Work instructions: Report each line in the records below that contains the word "name". Case matters.

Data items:
****************
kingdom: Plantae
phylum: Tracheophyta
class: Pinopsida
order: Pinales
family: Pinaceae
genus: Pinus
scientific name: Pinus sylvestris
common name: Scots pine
****************
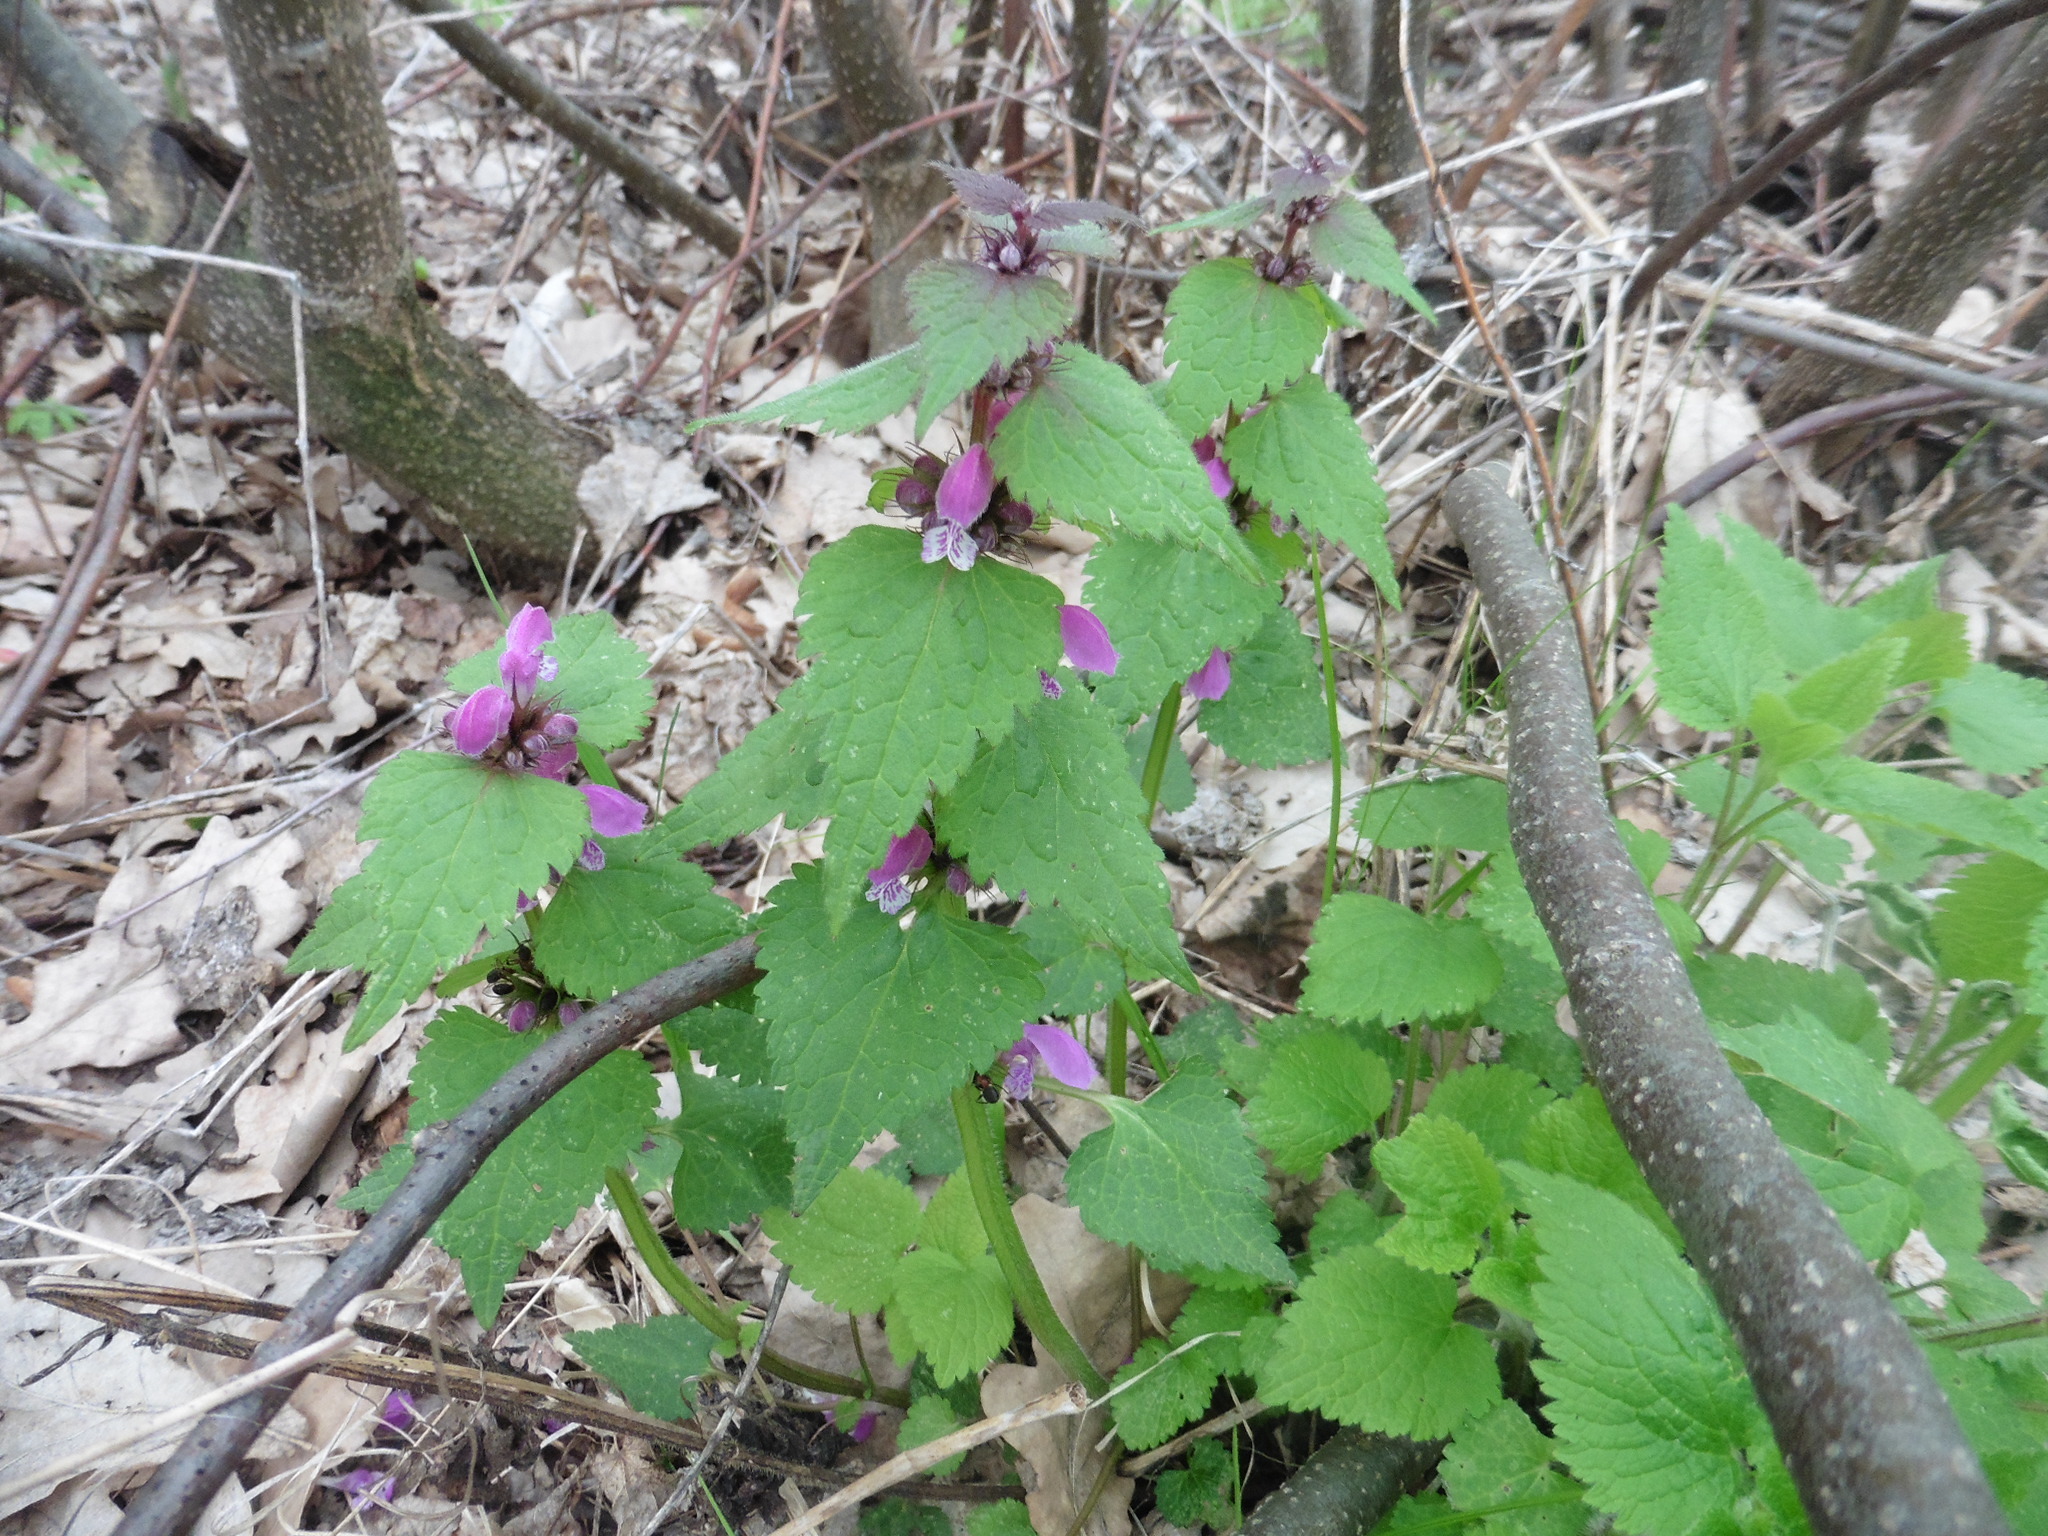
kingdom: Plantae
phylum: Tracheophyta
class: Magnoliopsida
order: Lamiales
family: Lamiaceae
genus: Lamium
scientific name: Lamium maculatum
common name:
****************
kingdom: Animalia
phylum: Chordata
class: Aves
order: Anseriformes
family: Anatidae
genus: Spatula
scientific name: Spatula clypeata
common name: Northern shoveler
****************
Solved exercise:
scientific name: Pinus sylvestris
common name: Scots pine
scientific name: Lamium maculatum
common name:
scientific name: Spatula clypeata
common name: Northern shoveler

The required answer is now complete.